Такого же мнения придерживался и Шахин: охотничьи куртки и обмотки этих учителей ему нравились не больше, чем шаровары и чалмы софт. Но старшему учителю Эмирдэдэ также не по душе были и принципы их воспитания: если ходжи забыли о человеческом существе, то есть о теле, называя его «сосудом скудельным», то эти только и кричали: «Мускулы, руки, ноги, лёгкие!» — и старались превратить детей в живые механизмы, приводимые в движение двумя поршнями: верой и местью. Шахин считал, что все россказни пантюркистов о зверствах христиан: как у мусульман выкалывают глаза, в рот заливают свинец, жарят на огне... и тому подобное — столь же вредны и бессмысленны, как и рассказы софт об аде и адских мучениях.

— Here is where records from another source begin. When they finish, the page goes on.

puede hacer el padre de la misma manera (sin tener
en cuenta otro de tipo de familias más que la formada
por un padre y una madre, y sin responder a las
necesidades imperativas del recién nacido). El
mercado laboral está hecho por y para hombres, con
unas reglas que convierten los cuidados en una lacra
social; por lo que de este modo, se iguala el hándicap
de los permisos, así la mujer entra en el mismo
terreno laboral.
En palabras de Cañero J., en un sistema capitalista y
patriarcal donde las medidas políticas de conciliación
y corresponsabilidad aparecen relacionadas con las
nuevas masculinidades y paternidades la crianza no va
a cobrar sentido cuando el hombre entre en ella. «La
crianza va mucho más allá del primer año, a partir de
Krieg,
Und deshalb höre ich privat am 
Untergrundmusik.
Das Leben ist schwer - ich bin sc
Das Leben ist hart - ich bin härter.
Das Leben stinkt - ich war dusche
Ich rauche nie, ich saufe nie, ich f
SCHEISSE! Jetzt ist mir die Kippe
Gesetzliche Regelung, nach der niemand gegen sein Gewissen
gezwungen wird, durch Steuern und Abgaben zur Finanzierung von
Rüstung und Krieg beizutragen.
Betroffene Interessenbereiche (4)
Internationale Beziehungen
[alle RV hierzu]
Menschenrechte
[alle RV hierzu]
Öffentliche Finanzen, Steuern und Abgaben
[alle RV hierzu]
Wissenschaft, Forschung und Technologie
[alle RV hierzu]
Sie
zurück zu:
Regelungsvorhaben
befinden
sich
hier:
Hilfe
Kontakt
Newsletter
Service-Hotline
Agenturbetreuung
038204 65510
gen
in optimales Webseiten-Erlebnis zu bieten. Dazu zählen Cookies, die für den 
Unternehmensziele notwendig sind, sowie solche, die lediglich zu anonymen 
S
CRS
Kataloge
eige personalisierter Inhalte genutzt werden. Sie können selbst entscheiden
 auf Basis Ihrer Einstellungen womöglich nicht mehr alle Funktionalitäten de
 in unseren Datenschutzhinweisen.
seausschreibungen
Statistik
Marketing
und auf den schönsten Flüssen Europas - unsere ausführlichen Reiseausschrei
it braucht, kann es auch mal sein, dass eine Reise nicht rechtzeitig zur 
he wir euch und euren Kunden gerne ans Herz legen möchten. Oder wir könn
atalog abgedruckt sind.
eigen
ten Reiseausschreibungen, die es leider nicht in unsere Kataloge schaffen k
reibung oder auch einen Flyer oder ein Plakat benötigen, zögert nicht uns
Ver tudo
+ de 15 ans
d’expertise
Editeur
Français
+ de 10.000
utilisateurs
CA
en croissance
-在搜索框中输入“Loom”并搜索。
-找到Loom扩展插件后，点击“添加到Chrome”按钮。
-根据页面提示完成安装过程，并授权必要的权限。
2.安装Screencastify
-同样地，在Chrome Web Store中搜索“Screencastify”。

Как-то на одном из вечеров в собрании у Шахина-эфенди завязался спор с молодым учителем, преподавателем гимнастики. Всё началось с шутки. Этот учитель, уроженец Ускюба, заявил:
— Я панисламист и нантюркист: для меня религия неотделима от нации.
В ответ Шахин-эфенди шутливо заметил:
— Логика, принятая в наших медресе, утверждает: предмет может быть или хаджер, или ляхаджер, что означает: каждая вещь является либо камнем, либо его противоположностью. Если эта вещь хаджер, то она никак не может быть ляхаджер, и наоборот. Среднего не дано.
Учитель гимнастики рассердился и обрушился на все законы логики, изучаемые в медресе.
Шахин-эфенди спокойно и внимательно выслушал его.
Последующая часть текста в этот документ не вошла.